Reproduce the source text in the entries below exactly, line for line, and omit the pictures from your answer.

▼▼▼

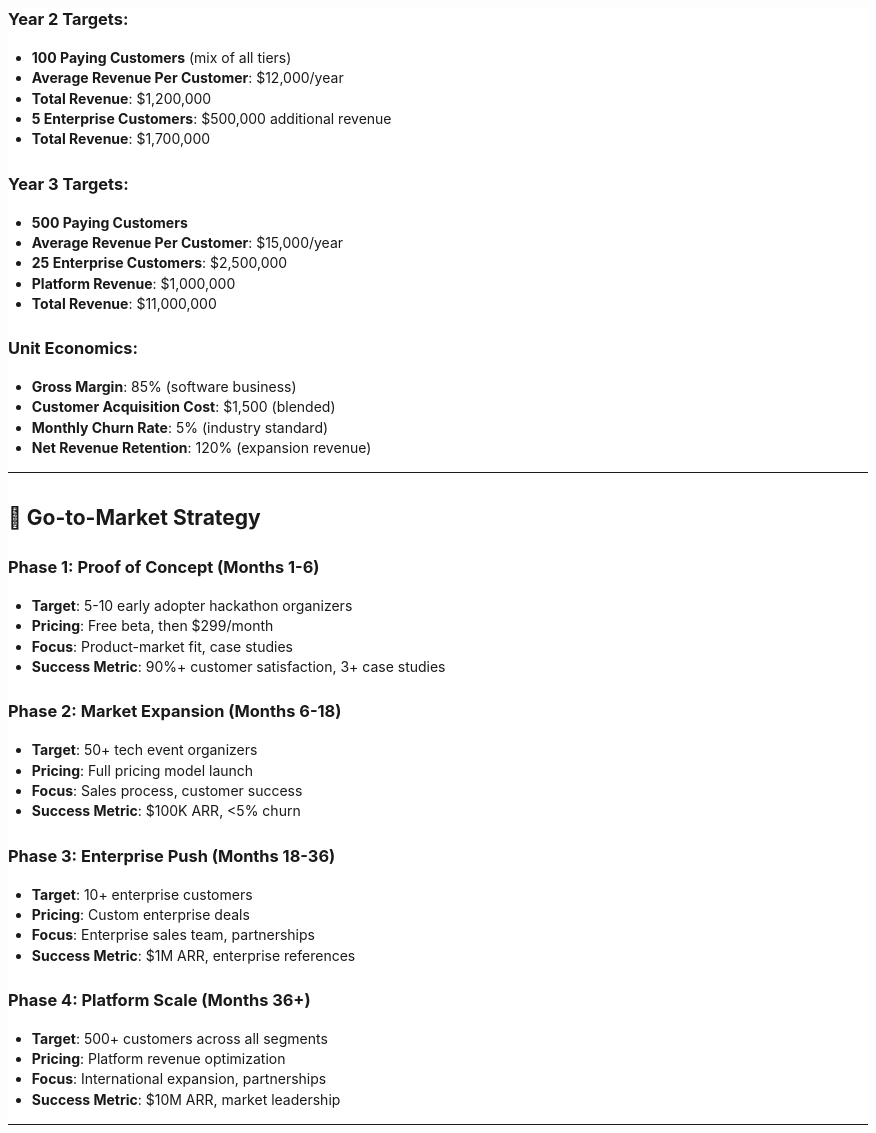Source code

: ### **Year 2 Targets:**
- **100 Paying Customers** (mix of all tiers)
- **Average Revenue Per Customer**: $12,000/year  
- **Total Revenue**: $1,200,000
- **5 Enterprise Customers**: $500,000 additional revenue
- **Total Revenue**: $1,700,000

### **Year 3 Targets:**
- **500 Paying Customers**
- **Average Revenue Per Customer**: $15,000/year
- **25 Enterprise Customers**: $2,500,000
- **Platform Revenue**: $1,000,000
- **Total Revenue**: $11,000,000

### **Unit Economics:**
- **Gross Margin**: 85% (software business)
- **Customer Acquisition Cost**: $1,500 (blended)
- **Monthly Churn Rate**: 5% (industry standard)
- **Net Revenue Retention**: 120% (expansion revenue)

---

## 🚀 Go-to-Market Strategy

### **Phase 1: Proof of Concept** (Months 1-6)
- **Target**: 5-10 early adopter hackathon organizers
- **Pricing**: Free beta, then $299/month
- **Focus**: Product-market fit, case studies
- **Success Metric**: 90%+ customer satisfaction, 3+ case studies

### **Phase 2: Market Expansion** (Months 6-18)
- **Target**: 50+ tech event organizers
- **Pricing**: Full pricing model launch
- **Focus**: Sales process, customer success
- **Success Metric**: $100K ARR, <5% churn

### **Phase 3: Enterprise Push** (Months 18-36)
- **Target**: 10+ enterprise customers
- **Pricing**: Custom enterprise deals
- **Focus**: Enterprise sales team, partnerships
- **Success Metric**: $1M ARR, enterprise references

### **Phase 4: Platform Scale** (Months 36+)
- **Target**: 500+ customers across all segments
- **Pricing**: Platform revenue optimization
- **Focus**: International expansion, partnerships
- **Success Metric**: $10M ARR, market leadership

---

▲▲▲

Worked solution:
Source code

: ### **Year 2 Targets:**
- **100 Paying Customers** (mix of all tiers)
- **Average Revenue Per Customer**: $12,000/year  
- **Total Revenue**: $1,200,000
- **5 Enterprise Customers**: $500,000 additional revenue
- **Total Revenue**: $1,700,000

### **Year 3 Targets:**
- **500 Paying Customers**
- **Average Revenue Per Customer**: $15,000/year
- **25 Enterprise Customers**: $2,500,000
- **Platform Revenue**: $1,000,000
- **Total Revenue**: $11,000,000

### **Unit Economics:**
- **Gross Margin**: 85% (software business)
- **Customer Acquisition Cost**: $1,500 (blended)
- **Monthly Churn Rate**: 5% (industry standard)
- **Net Revenue Retention**: 120% (expansion revenue)

---

## 🚀 Go-to-Market Strategy

### **Phase 1: Proof of Concept** (Months 1-6)
- **Target**: 5-10 early adopter hackathon organizers
- **Pricing**: Free beta, then $299/month
- **Focus**: Product-market fit, case studies
- **Success Metric**: 90%+ customer satisfaction, 3+ case studies

### **Phase 2: Market Expansion** (Months 6-18)
- **Target**: 50+ tech event organizers
- **Pricing**: Full pricing model launch
- **Focus**: Sales process, customer success
- **Success Metric**: $100K ARR, <5% churn

### **Phase 3: Enterprise Push** (Months 18-36)
- **Target**: 10+ enterprise customers
- **Pricing**: Custom enterprise deals
- **Focus**: Enterprise sales team, partnerships
- **Success Metric**: $1M ARR, enterprise references

### **Phase 4: Platform Scale** (Months 36+)
- **Target**: 500+ customers across all segments
- **Pricing**: Platform revenue optimization
- **Focus**: International expansion, partnerships
- **Success Metric**: $10M ARR, market leadership

---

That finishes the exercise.